With the summer holiday season approaching, you may receive requests from home or hybrid workers to temporarily work remotely from overseas locations. What are the potential pitfalls?
In addition to the fact that you need to act in a fair, consistent and non-discriminatory way if agreeing to requests for overseas remote working, you need to be aware of the following potential legal issues:
- time zones – if the employee is to be in a different time zone, how will that impact the work they do?
- work location – is the proposed working environment suitable?
- health and safety – will a risk assessment be conducted to ensure the working environment is safe?
- right to work – does the employee have the right to work in the host country under its immigration laws, or do they need immigration permission to do so?
- employment law – will the employee be in scope of mandatory foreign employment protections because of working overseas?
- tax and social security – could the employee’s stay in the host country create risks of income tax or social security liability in that country?
- data protection – if the employee’s role involves processing personal data, will any transfer of personal data to and from them be lawful, and what data protection regime applies?
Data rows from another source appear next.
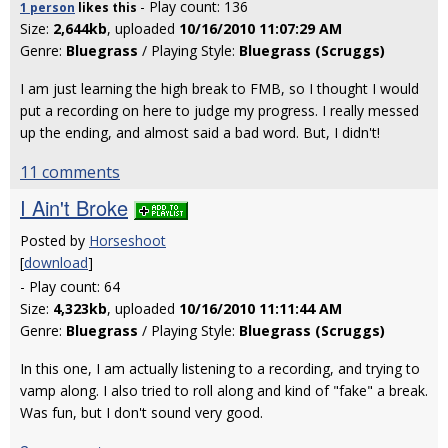
- Play count: 136
1 person
likes
this
Size:
2,644kb
, uploaded
10/16/2010 11:07:29 AM
Genre:
Bluegrass
/ Playing Style:
Bluegrass (Scruggs)
I am just learning the high break to FMB, so I thought I would
put a recording on here to judge my progress. I really messed
up the ending, and almost said a bad word. But, I didn't!
11 comments
I Ain't Broke
Posted by
Horseshoot
[
download
]
- Play count: 64
Size:
4,323kb
, uploaded
10/16/2010 11:11:44 AM
Genre:
Bluegrass
/ Playing Style:
Bluegrass (Scruggs)
In this one, I am actually listening to a recording, and trying to
vamp along. I also tried to roll along and kind of "fake" a break.
Was fun, but I don't sound very good.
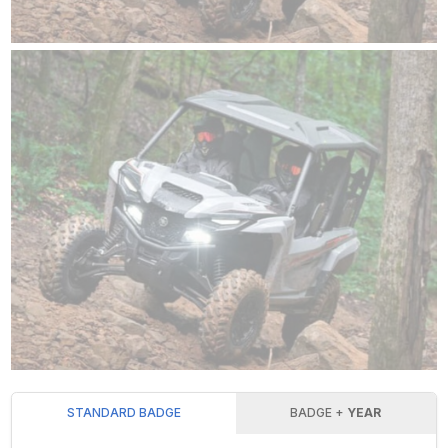
STANDARD BADGE
BADGE +
YEAR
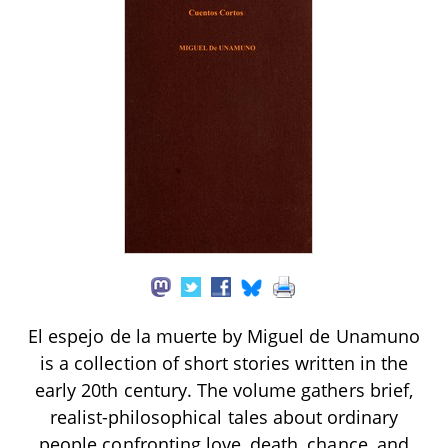
El espejo de la muerte by Miguel de Unamuno
is a collection of short stories written in the
early 20th century. The volume gathers brief,
realist-philosophical tales about ordinary
people confronting love, death, chance, and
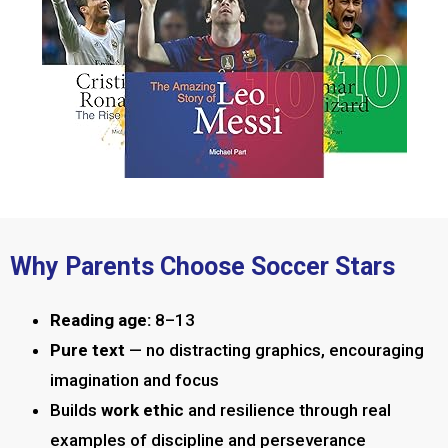
Why Parents Choose Soccer Stars
Reading age:
8–13
Pure text
— no distracting graphics, encouraging
imagination and focus
Builds
work ethic
and resilience through real
examples of discipline and perseverance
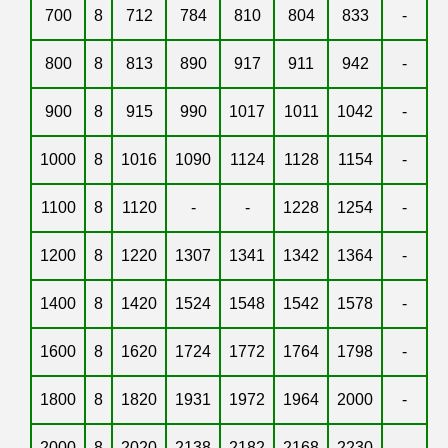
700
8
712
784
810
804
833
-
800
8
813
890
917
911
942
-
900
8
915
990
1017
1011
1042
-
1000
8
1016
1090
1124
1128
1154
-
1100
8
1120
-
-
1228
1254
-
1200
8
1220
1307
1341
1342
1364
-
1400
8
1420
1524
1548
1542
1578
-
1600
8
1620
1724
1772
1764
1798
-
1800
8
1820
1931
1972
1964
2000
-
2000
8
2020
2138
2182
2168
2230
-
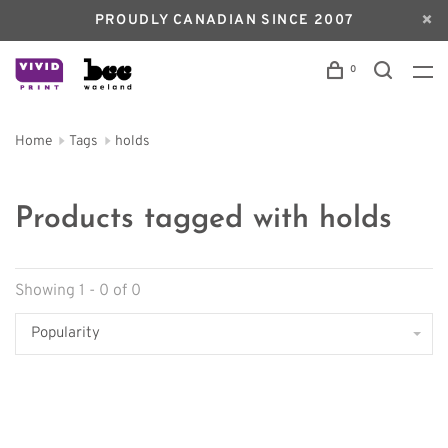
PROUDLY CANADIAN SINCE 2007
0
Home
Tags
holds
Products tagged with holds
Showing 1 - 0 of 0
Popularity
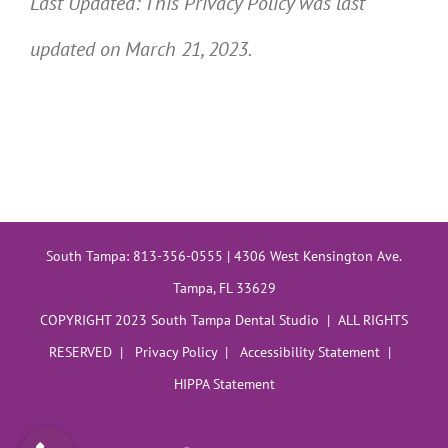
Last Updated: This Privacy Policy was last
updated on March 21, 2023.
South Tampa: 813-356-0555 | 4306 West Kensington Ave.
Tampa, FL 33629
COPYRIGHT 2023 South Tampa Dental Studio | ALL RIGHTS
RESERVED |
Privacy Policy
|
Accessibility Statement
|
HIPPA Statement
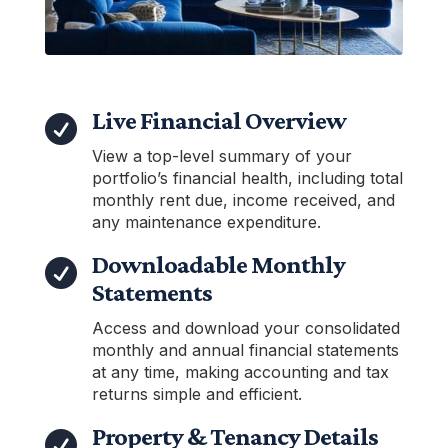
Live Financial Overview

View a top-level summary of your
portfolio’s financial health, including total
monthly rent due, income received, and
any maintenance expenditure.
Downloadable Monthly

Statements
Access and download your consolidated
monthly and annual financial statements
at any time, making accounting and tax
returns simple and efficient.
Property & Tenancy Details

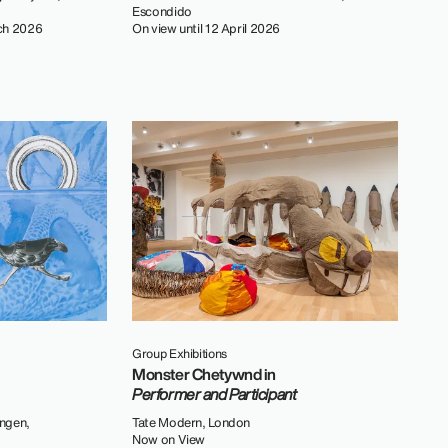
Escondido
ch 2026
On view until 12 April 2026
Group Exhibitions
Monster Chetywnd in
Performer and Participant
ngen,
Tate Modern, London
Now on View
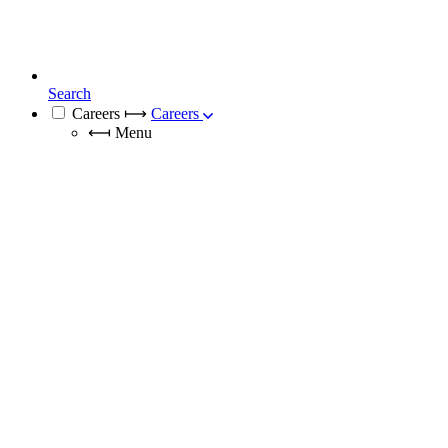
Search
Careers
⟼
Careers
⟻
Menu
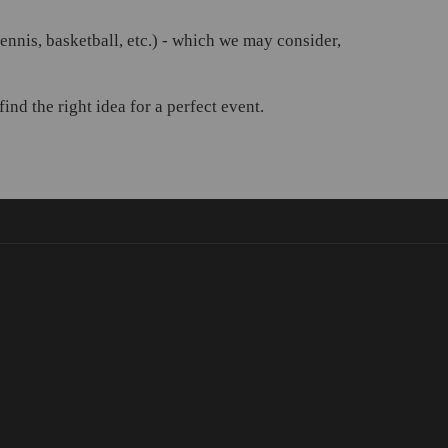
 tennis, basketball, etc.) - which we may consider,
nd the right idea for a perfect event.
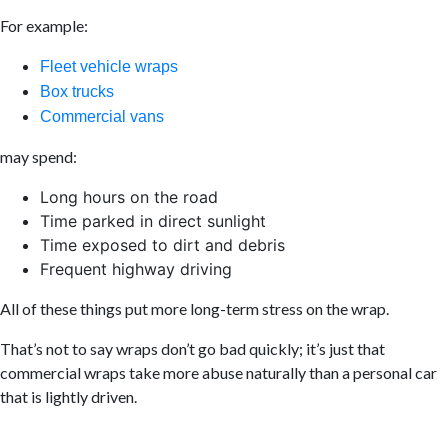
For example:
Fleet vehicle wraps
Box trucks
Commercial vans
may spend:
Long hours on the road
Time parked in direct sunlight
Time exposed to dirt and debris
Frequent highway driving
All of these things put more long-term stress on the wrap.
That’s not to say wraps don’t go bad quickly; it’s just that
commercial wraps take more abuse naturally than a personal car
that is lightly driven.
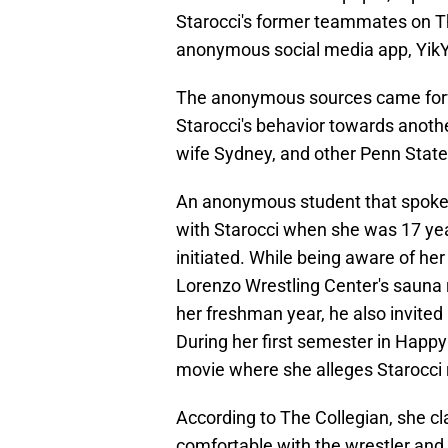
Starocci's former teammates on T
anonymous social media app, YikYak
The anonymous sources came forwa
Starocci's behavior towards anothe
wife Sydney, and other Penn State
An anonymous student that spoke w
with Starocci when she was 17 year
initiated. While being aware of her
Lorenzo Wrestling Center's sauna
her freshman year, he also invited 
During her first semester in Happy
movie where she alleges Starocci 
According to The Collegian, she c
comfortable with the wrestler and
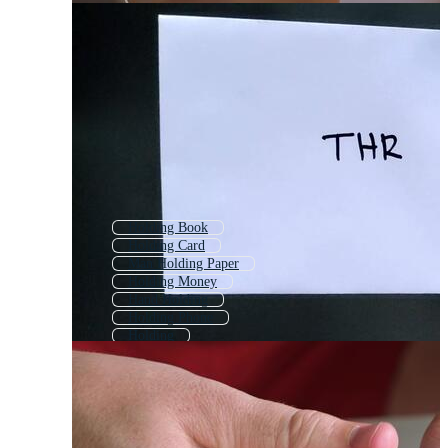
Holding Book
Holding Card
Man Holding Paper
Holding Money
Hand Holding
Holding Phone
Holding
Paper
Hand Holding Book
Tearing Paper
Hand Holding Card
Holding Trophy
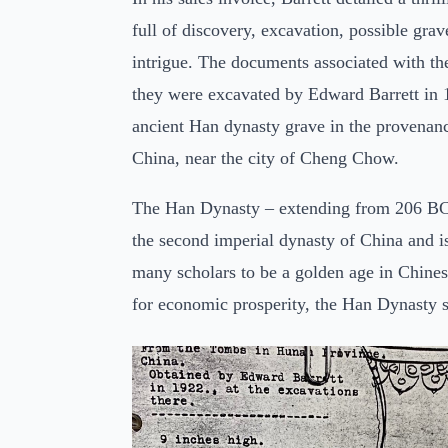
full of discovery, excavation, possible grav
intrigue. The documents associated with the
they were excavated by Edward Barrett in
ancient Han dynasty grave in the provenan
China, near the city of Cheng Chow.
The Han Dynasty – extending from 206 B
the second imperial dynasty of China and i
many scholars to be a golden age in Chine
for economic prosperity, the Han Dynasty 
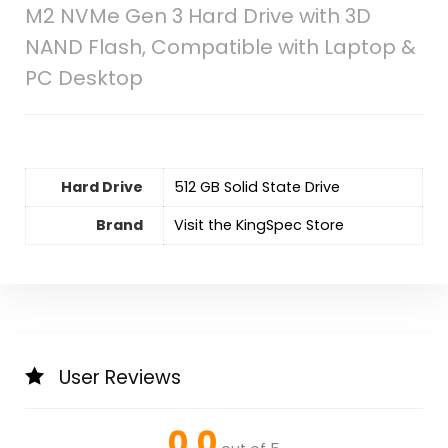
M2 NVMe Gen 3 Hard Drive with 3D
NAND Flash, Compatible with Laptop &
PC Desktop
Hard Drive
‎512 GB Solid State Drive
Brand
Visit the KingSpec Store
User Reviews
0.0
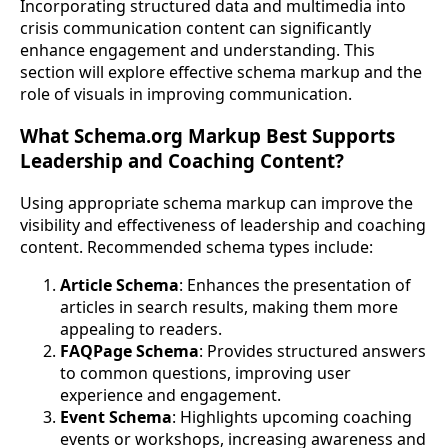
Incorporating structured data and multimedia into
crisis communication content can significantly
enhance engagement and understanding. This
section will explore effective schema markup and the
role of visuals in improving communication.
What Schema.org Markup Best Supports
Leadership and Coaching Content?
Using appropriate schema markup can improve the
visibility and effectiveness of leadership and coaching
content. Recommended schema types include:
Article Schema
: Enhances the presentation of
articles in search results, making them more
appealing to readers.
FAQPage Schema
: Provides structured answers
to common questions, improving user
experience and engagement.
Event Schema
: Highlights upcoming coaching
events or workshops, increasing awareness and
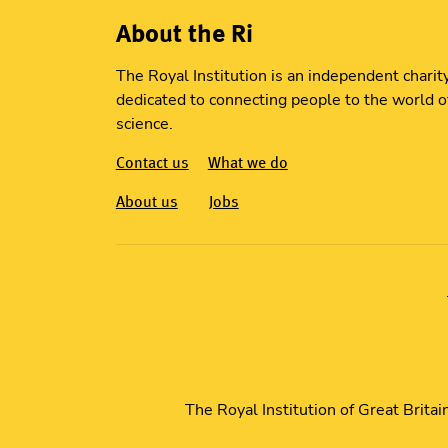
About the Ri
The Royal Institution is an independent charit
dedicated to connecting people to the world o
science.
Contact us
What we do
About us
Jobs
The Royal Institution of Great Brita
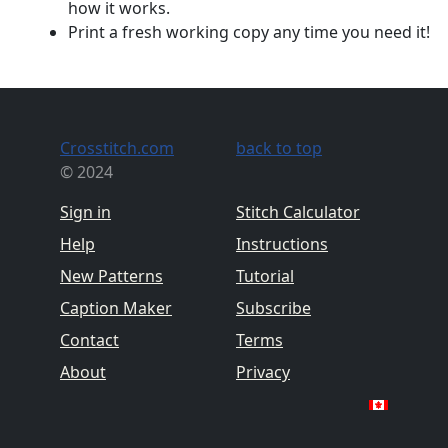
how it works.
Print a fresh working copy any time you need it!
Crosstitch.com
back to top
© 2024
Sign in
Stitch Calculator
Help
Instructions
New Patterns
Tutorial
Caption Maker
Subscribe
Contact
Terms
About
Privacy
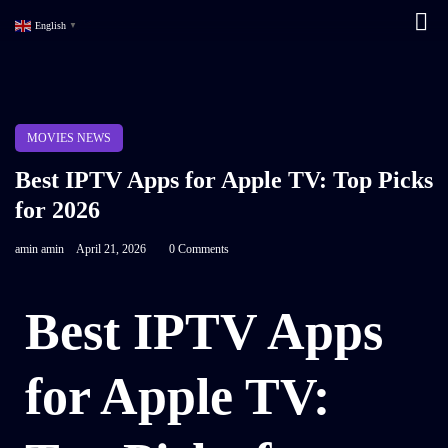
English
▼
MOVIES NEWS
Best IPTV Apps for Apple TV: Top Picks
for 2026
amin amin
April 21, 2026
0 Comments
Best IPTV Apps
for Apple TV:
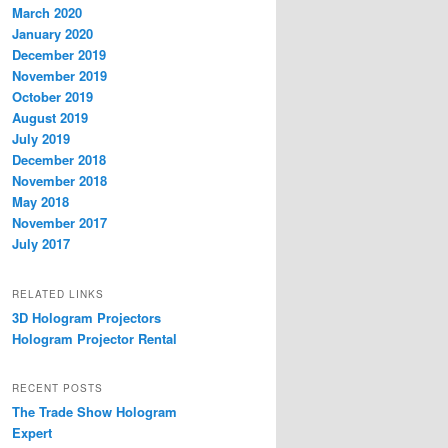
March 2020
January 2020
December 2019
November 2019
October 2019
August 2019
July 2019
December 2018
November 2018
May 2018
November 2017
July 2017
RELATED LINKS
3D Hologram Projectors
Hologram Projector Rental
RECENT POSTS
The Trade Show Hologram
Expert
- insurance – if the employee has a work-related accident while working overseas, does your employers’ liability insurance still cover them?
In summary, you should only accept a request if the employee’s role can be effectively performed remotely and carried out lawfully from the host country, and so you’ll need to take local advice on any legal obligations you may have in the host country. Many employers therefore don’t allow overseas remote working because of the potential pitfalls.